#### [What needs to be done]
The lines to be extracted begin at the line containing "fruit basket: present" and end at the last line of the data below; copy them exactly and leave out the pictures.

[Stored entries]

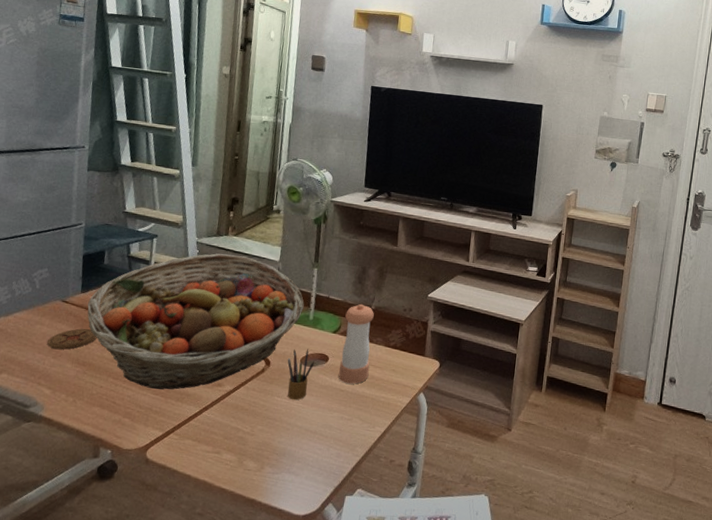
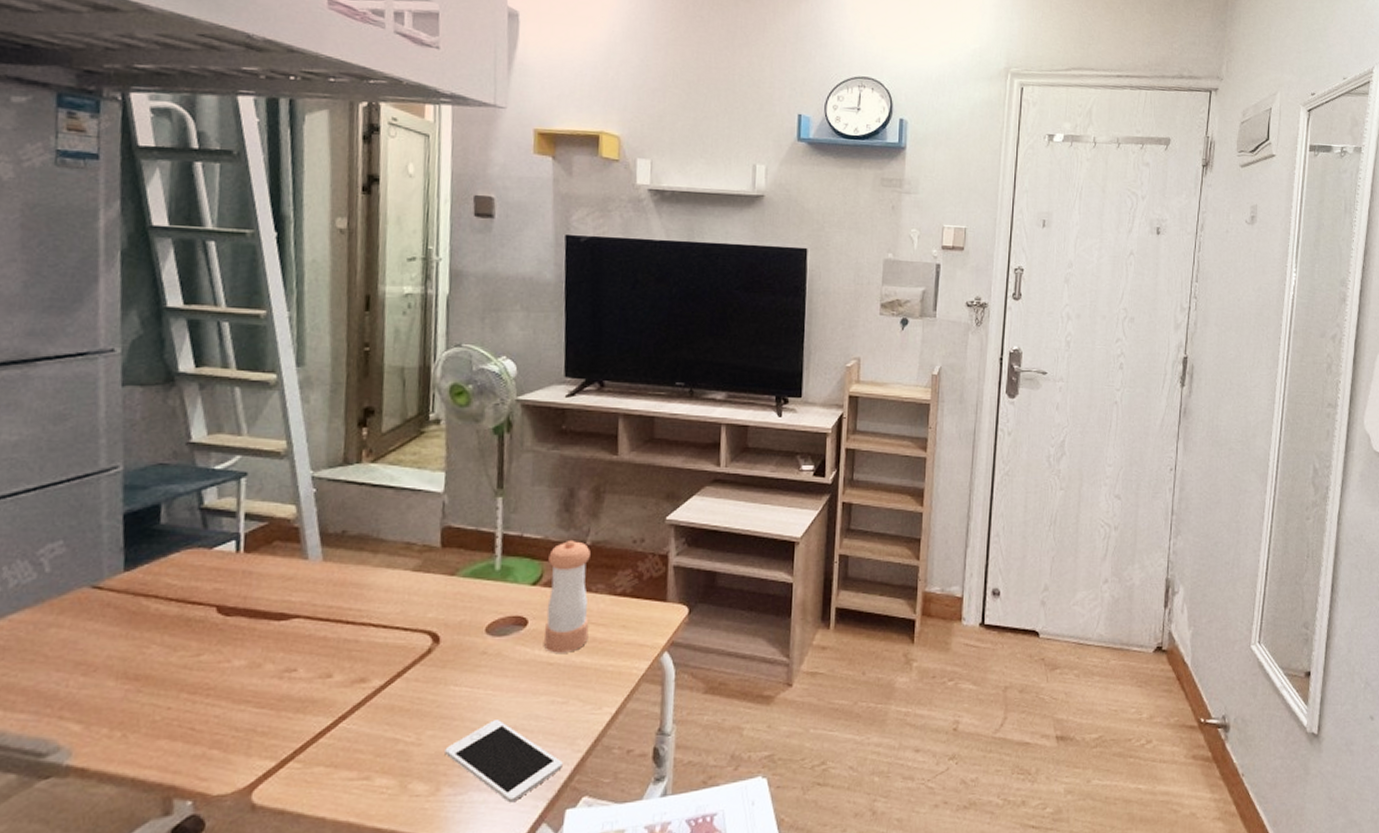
coaster: present [47,328,97,350] -> none [71,623,157,662]
fruit basket: present [87,253,305,390] -> none [136,489,486,700]
cell phone: none [268,425,346,485] -> present [445,720,563,803]
pencil box: present [287,349,315,400] -> none [465,612,508,687]

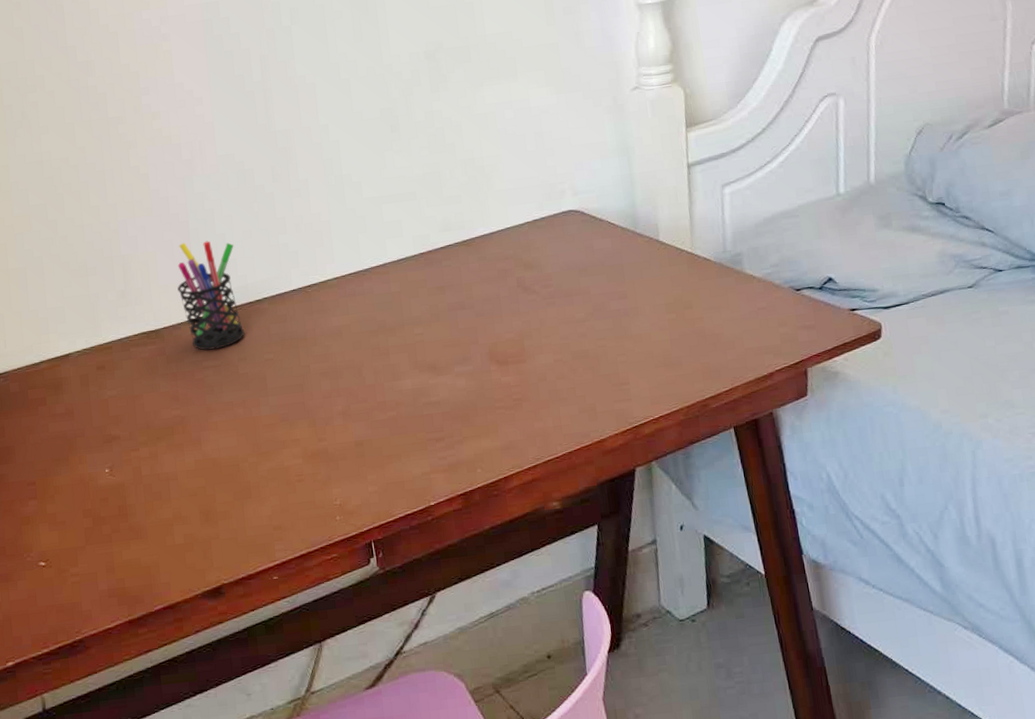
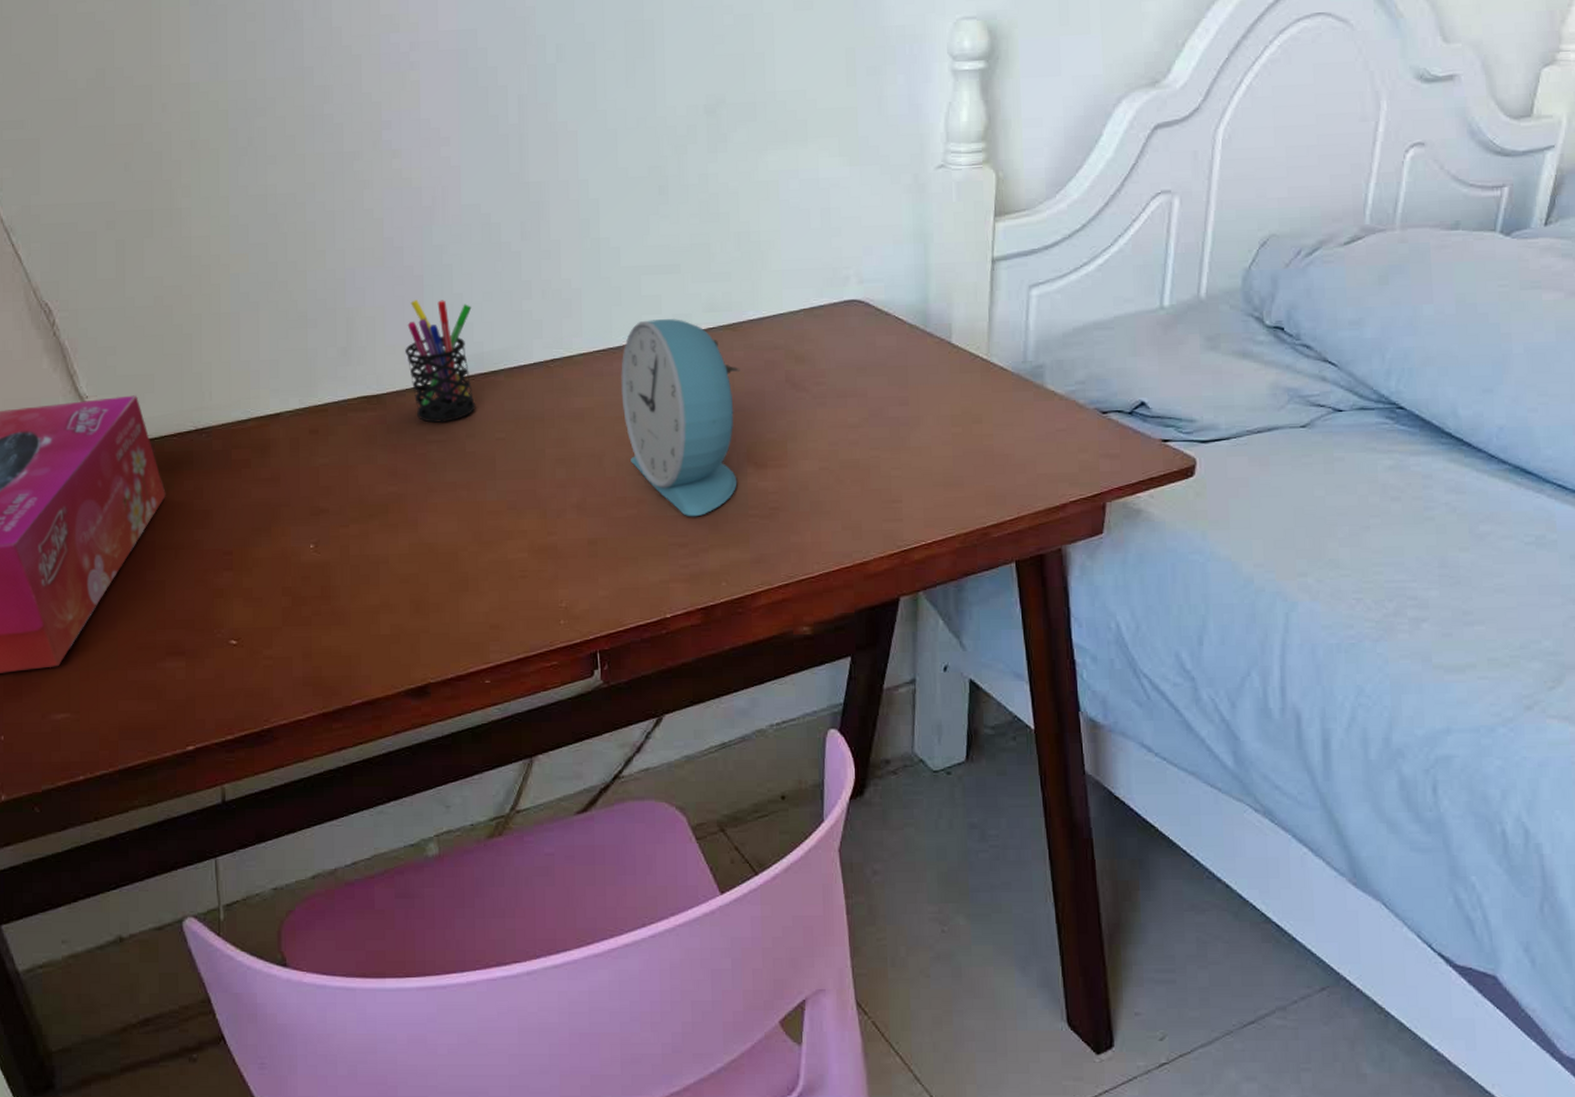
alarm clock: none [371,240,483,414] -> present [621,319,740,517]

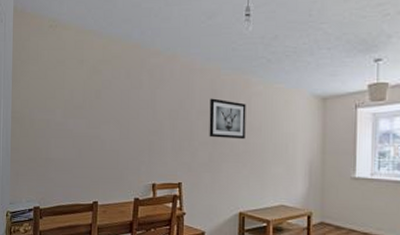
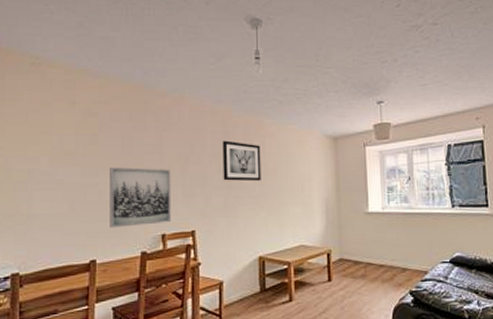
wall art: none [109,121,162,175] -> present [110,167,172,228]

#### [Result of the exercise]
fruit basket: present [87,253,305,390] -> none [136,489,486,700]
cell phone: none [268,425,346,485] -> present [445,720,563,803]
pencil box: present [287,349,315,400] -> none [465,612,508,687]

alarm clock: none [371,240,483,414] -> present [621,319,740,517]

wall art: none [109,121,162,175] -> present [110,167,172,228]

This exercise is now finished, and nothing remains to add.